History and Symptoms

  • Tension headache is a featureless headache and typically presents as bilateral, mild to moderate intensity, nonthrobbing headache without any associated features such as nausea or vomiting.[1][2]
  • The headache pain may be described as:
    • Dull, pressure-like (not throbbing)
    • A tight band or vise on the head
    • All over the head
    • Worse in the scalp, temples, or back of the neck, and possibly in the shoulders
  • Increased pericranial muscle (head, neck or shoulders) and myofascial tissue tenderness
  • The pain may occur as an isolated event, constantly, or daily.

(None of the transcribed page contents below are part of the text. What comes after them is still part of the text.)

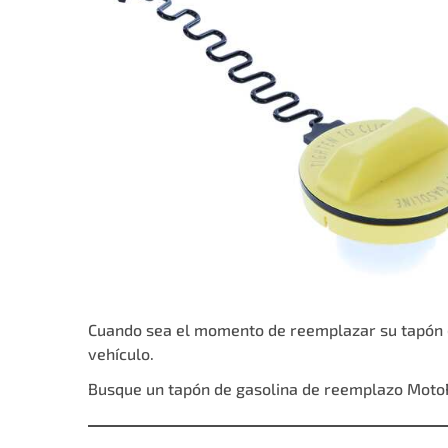
Cuando sea el momento de reemplazar su tapón de
vehículo.
Busque un tapón de
gasolina de reemplazo Mot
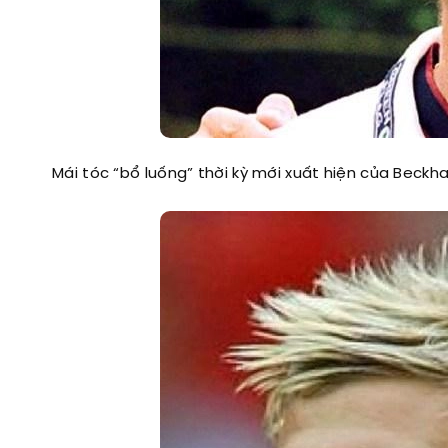
Mái tóc “bổ luống” thời kỳ mới xuất hiện của Beckh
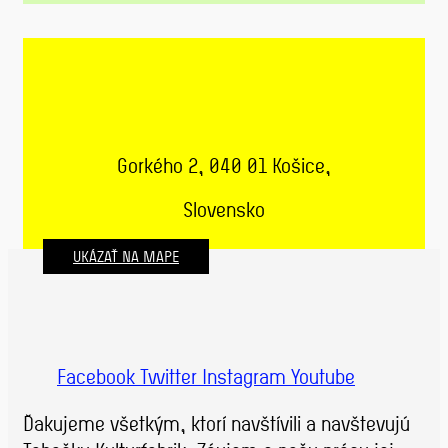
Gorkého 2, 040 01 Košice,
Slovensko
UKÁZAŤ NA MAPE
Facebook
Twitter
Instagram
Youtube
Ďakujeme všetkým, ktorí navštívili a navštevujú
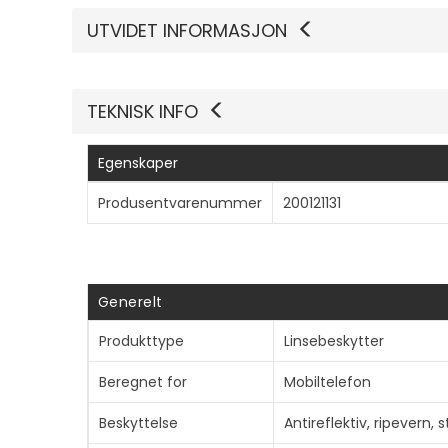
UTVIDET INFORMASJON
TEKNISK INFO
Egenskaper
Produsentvarenummer
200121131
Generelt
Produkttype
Linsebeskytter
Beregnet for
Mobiltelefon
Beskyttelse
Antireflektiv, ripevern,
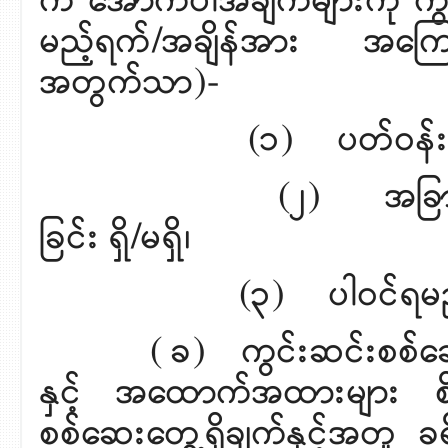
က အောက်ပါအချက်များကို ကွ
မည့်ရက်/အချိန်အား အကြောင
အတွက်သာ)-
(၁) ပတ်ဝန်းကျင်ကန့်က
(၂) အခြားမြေ/ဉပစာ
ခြင်း ရှိ/မရှိ၊
(၃) ပါဝင်ရမည့် အထောက်
( ခ) ကွင်းဆင်းစစ်ဆေးပြီ
နှင့် အထောက်အထားများ စိစ
စစ်ဆေးတွေ့ရှိချက်နှင့်အတူ ခရ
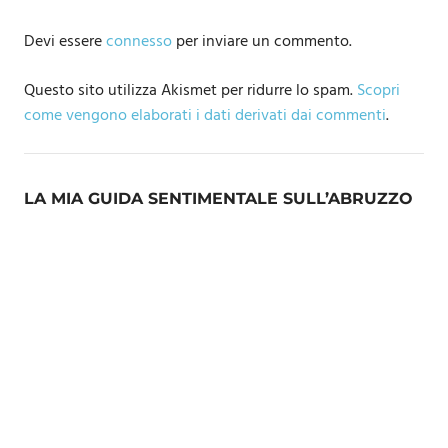
Devi essere
connesso
per inviare un commento.
Questo sito utilizza Akismet per ridurre lo spam.
Scopri
come vengono elaborati i dati derivati dai commenti
.
LA MIA GUIDA SENTIMENTALE SULL’ABRUZZO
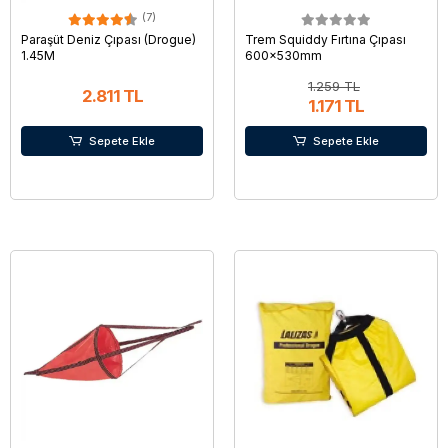
(7)
Paraşüt Deniz Çıpası (Drogue)
Trem Squiddy Fırtına Çıpası
1.45M
600x530mm
1.259 TL
2.811 TL
1.171 TL
Sepete Ekle
Sepete Ekle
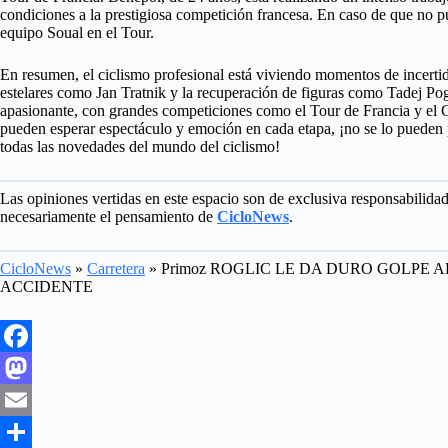
condiciones a la prestigiosa competición francesa. En caso de que no pu
equipo Soual en el Tour.
En resumen, el ciclismo profesional está viviendo momentos de incert
estelares como Jan Tratnik y la recuperación de figuras como Tadej 
apasionante, con grandes competiciones como el Tour de Francia y el Gir
pueden esperar espectáculo y emoción en cada etapa, ¡no se lo pueden p
todas las novedades del mundo del ciclismo!
Las opiniones vertidas en este espacio son de exclusiva responsabilida
necesariamente el pensamiento de
CicloNews
.
CicloNews
»
Carretera
»
Primoz ROGLIC LE DA DURO GOLPE 
ACCIDENTE
F
a
M
c
a
E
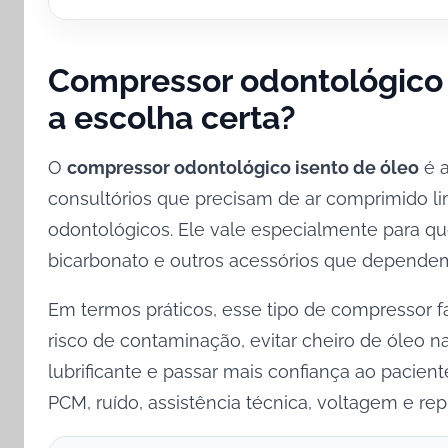
Compressor odontológico 
a escolha certa?
O
compressor odontológico isento de óleo
é a
consultórios que precisam de ar comprimido l
odontológicos. Ele vale especialmente para que
bicarbonato e outros acessórios que depende
Em termos práticos, esse tipo de compressor f
risco de contaminação, evitar cheiro de óleo na
lubrificante e passar mais confiança ao pacien
PCM, ruído, assistência técnica, voltagem e re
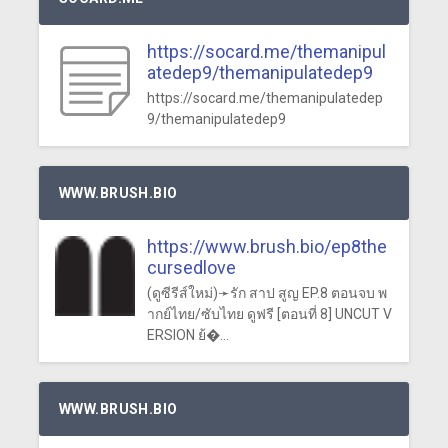
https://socard.me/themanipul
atedep9/themanipulatedep9
https://socard.me/themanipulatedep
9/themanipulatedep9
WWW.BRUSH.BIO
https://www.brush.bio/ep8the
cursedlove
(ดูซีรีส์ใหม่)➛รัก สาป สูญ EP.8 ตอนจบ พ
ากย์ไทย/ซับไทย ดูฟรี [ตอนที่ 8] UNCUT V
ERSION ย้�...
WWW.BRUSH.BIO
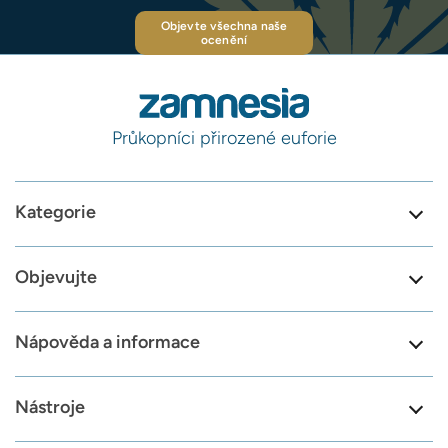
Objevte všechna naše
ocenění
Průkopníci přirozené euforie
Kategorie
Objevujte
Nápověda a informace
Nástroje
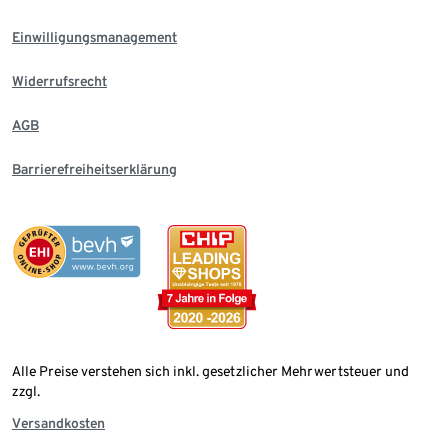
Einwilligungsmanagement
Widerrufsrecht
AGB
Barrierefreiheitserklärung
Alle Preise verstehen sich inkl. gesetzlicher Mehrwertsteuer und
zzgl.
Versandkosten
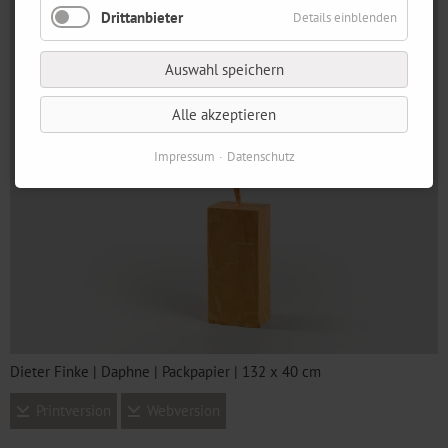
Drittanbieter
Details einblenden
Auswahl speichern
Alle akzeptieren
Impressum
Datenschutz
Dieter Finke | Daphne | Packpapier | 132 x 40 cm
Printversion
Webversion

  • People with tension headaches tend to try to relieve pain by massaging their scalp, temples, or the bottom of the neck.


  1. Sandrini G, Antonaci F, Pucci E, Bono G, Nappi G (December 1994). "Comparative study with EMG, pressure algometry and manual palpation in tension-type headache and migraine". Cephalalgia. 14 (6): 451–7, discussion 394–5. doi:10.1046/j.1468-2982.1994.1406451.x. PMID 7697707.
  2. Jensen R, Fuglsang-Frederiksen A (June 1994). "Quantitative surface EMG of pericranial muscles. Relation to age and sex in a general population". Electroencephalogr Clin Neurophysiol. 93 (3): 175–83. doi:10.1016/0168-5597(94)90038-8. PMID 7515793.